Association of Angiotensin-Converting Enzyme Inhibitor/Angiotensin Receptor Blocker Use with Kidney Diseases Among Long-COVID and Non-Long-COVID Adults: Retrospective Cohort Study of Real-World Data

Session Information

Category: Acute Kidney Injury

  • 101 AKI: Epidemiology, Risk Factors, and Prevention


  • Zhang, Yue, Penn State College of Medicine, Hershey, Pennsylvania, United States
  • Ba, Djibril, Penn State College of Medicine, Hershey, Pennsylvania, United States
  • Ghahramani, Nasrollah, Penn State College of Medicine, Hershey, Pennsylvania, United States
  • Chinchilli, Vernon M., Penn State College of Medicine, Hershey, Pennsylvania, United States

Angiotensin-converting enzyme inhibitors (ACEIs) and angiotensin II receptor blockers (ARBs) are widely prescribed for hypertension. In vitro studies have suggested that ACEIs/ARBs upregulate ACE-2 expression, the receptor for SARS-CoV-2 entry, particularly in kidneys. It was hypothesized that the risk of kidney diseases may be elevated in individuals with Long COVID receiving ACEI/ARB therapy. The objective of this research is to examine the relationship between ACEI/ARB usage and the occurrence of acute kidney injury (AKI) in both Long COVID and non-Long COVID populations.

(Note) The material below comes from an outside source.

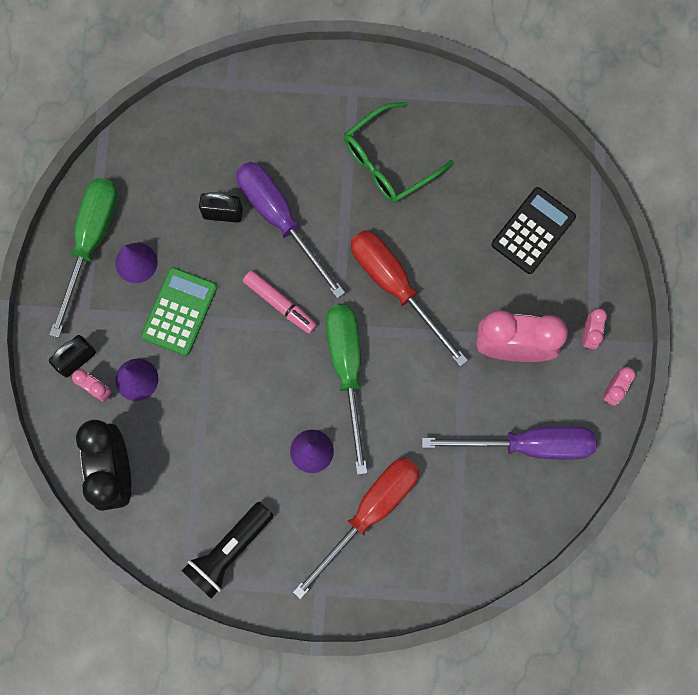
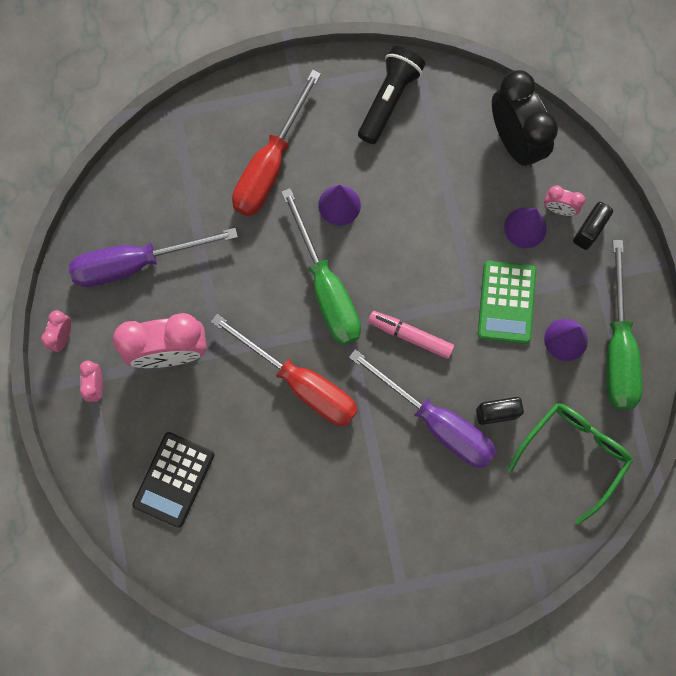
camera: 165 degrees right, 0 degrees up
(388, 161) = (342, 516): green glasses -> green glasses (573, 454)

A retrospective cohort study using TriNetX datasets was conducted, with diagnoses of long COVID and kidney outcomes identified via International Classification of Diseases 10th revision (ICD-10) codes. Four cohorts were built: long COVID ACEI/ARB users (LCAU), long COVID non-users (LCAN), non-long COVID ACEI/ARB users (NLCAU), and non-long COVID ACEI/ARB non-users (NLCAN). Multivariable stratified Cox proportional hazards regression models were used to analyze the relationships. Meanwhile, we also compared the hazard ratio of AKI, CKD, and MAKE between ACEI/ARB and an active comparator, calcium channel blockers (CCB).

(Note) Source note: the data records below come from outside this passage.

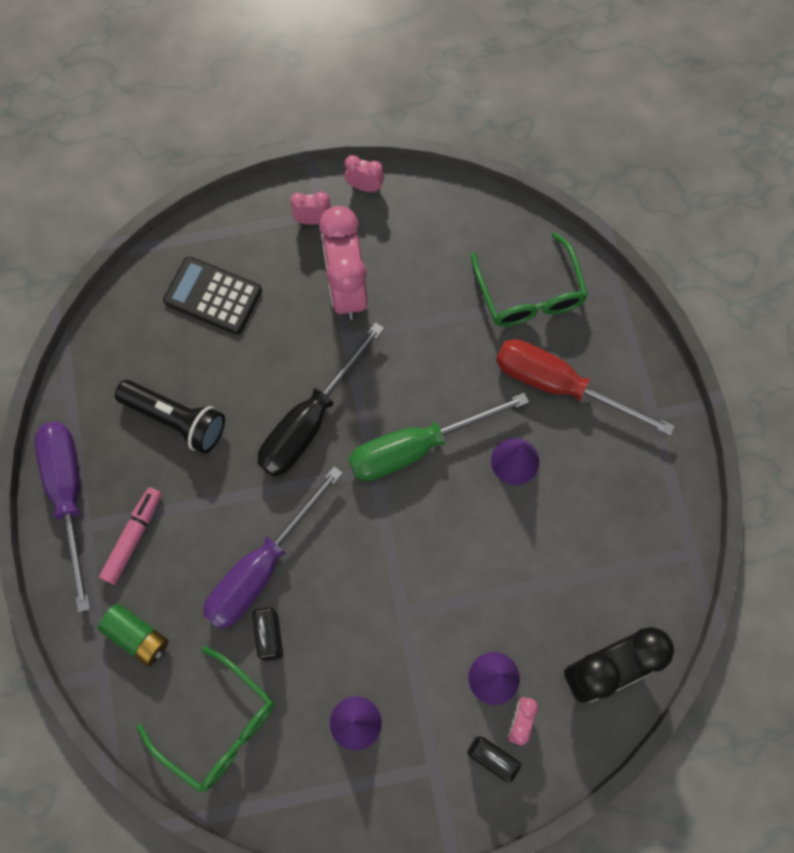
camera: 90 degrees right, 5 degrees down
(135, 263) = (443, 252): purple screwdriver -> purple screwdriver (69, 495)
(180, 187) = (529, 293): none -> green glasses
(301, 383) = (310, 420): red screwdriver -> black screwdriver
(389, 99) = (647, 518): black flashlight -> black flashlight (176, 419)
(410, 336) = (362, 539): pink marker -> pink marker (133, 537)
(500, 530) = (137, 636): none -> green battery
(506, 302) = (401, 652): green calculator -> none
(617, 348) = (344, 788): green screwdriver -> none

A total of 164,070 qualified participants were included from 10/01/2021 to 02/14/2023, with 10,627 long COVID patients and 12,574 ACEI/ARB users. After controlling for demographics, drug histories, and comorbidities, ACEI/ARB use did not significantly impact the risk of AKI, CKD, and MAKE, when comparing LCAU to LCAN, and NLCAU to NLCAN. However, an increased AKI risk was associated with long COVID when comparing LCAN to NLCAN (aHR, 1.61; 95% CI, 1.27 – 2.06). No significant difference in HR of each kidney outcome between ACEI/ARB and CCB was found in both long COVID and non-long COVID cohorts.


ACEI/ARB use does not appear to elevate the incidence of AKI in comparison to non-users and active comparators for both Long COVID and non-Long COVID participants. Instead, it is Long COVID that has been associated with an increased risk of AKI.